Mistakes were magnified as the famed course was a formidable challenge.

Four-time major winner Rory McIlroy struck his father, Gerry, in the back of the leg with an errant iron shot at the par-4 seventh. He made a third bogey in a row on the hole on his way to 4-over through 16.

The world number 12 from Northern Ireland, who would complete a career Grand Slam with a victory, was trying to bend a shot around a tree when he sliced the ball right -- and right into his dad, who laughed about it.

"I should ask for an autographed glove," the elder McIlroy joked.

England's Lee Westwood, trying to become the oldest Masters winner at age 47, was 6-over through 17 with five bogeys and a double bogey in the first 12 holes.

Balls were rolling onto and off the fiery greens in perfect conditions, with severe penalties for those missing the green and then trying to stop a chip shot near the cup.

An exception was top-ranked defending champion Dustin Johnson, trying to become only the fourth back-to-back winner at Augusta National.

After a bogey-birdie start and a bogey at the fifth, Johnson rolled in a chip from right of the elevated green at 11 for birdie then birdied the par-5 13th and made bogey at the par-3 16th to stay on level par.

Johnson fired a course-record 20-under par 268 to capture last November's Covid-delayed Masters in rain-softened conditions.

He could join Tiger Woods, Jack Nicklaus and Nick Faldo as the only back-to-back Masters winners, the first since Woods in 2001-02.

Reigning US Open champion Bryson DeChambeau, a winner last month at Bay Hill, soared his drive over the green into bushes on the way to a double bogey at the par-3 fourth and he followed with a bogey at the fifth.

Four-time major winner Brooks Koepka, playing despite right knee surgery last month, reeled off three bogeys in a row starting at the par-3 12th and opened with a 74.

Third-ranked Spaniard Jon Rahm, who only arrived Wednesday after being with his wife for the birth of their first child, birdied the par-5 15th to reach 1-under.

Second-ranked Justin Thomas, the 2017 PGA Championship winner, was a late starter but a bogey at the par-5 second was a sign the Players Championship winner would be tested.

Thomas, who has finished progressively better in every Masters start through fourth last year, could overtake Johnson for world number one with a victory.

Augusta National welcomed the first spectators at a major championship since 2019 after Covid-19 forced a ban on fans last year.
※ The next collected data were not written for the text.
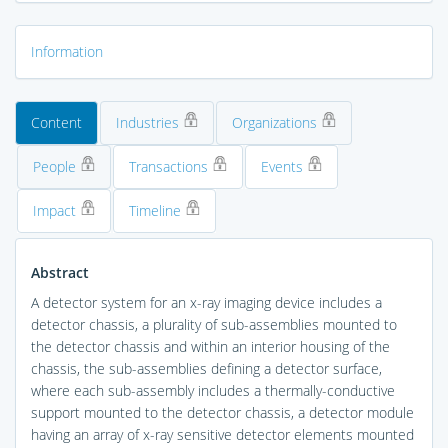
Information
Content
Industries
Organizations
People
Transactions
Events
Impact
Timeline
Abstract
A detector system for an x-ray imaging device includes a
detector chassis, a plurality of sub-assemblies mounted to
the detector chassis and within an interior housing of the
chassis, the sub-assemblies defining a detector surface,
where each sub-assembly includes a thermally-conductive
support mounted to the detector chassis, a detector module
having an array of x-ray sensitive detector elements mounted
A limited number of patrons, reportedly about 12,000, were allowed under virus safety protocols.

Festivities began with a poignant first-tee tribute for 86-year-old Lee Elder, the first Black golfer in Masters history, who served as an honorary starter with Jack Nicklaus and Gary Player.

"It was one of the most emotional experiences I've ever been involved in," Elder said. "It's something I'll cherish the rest of my life."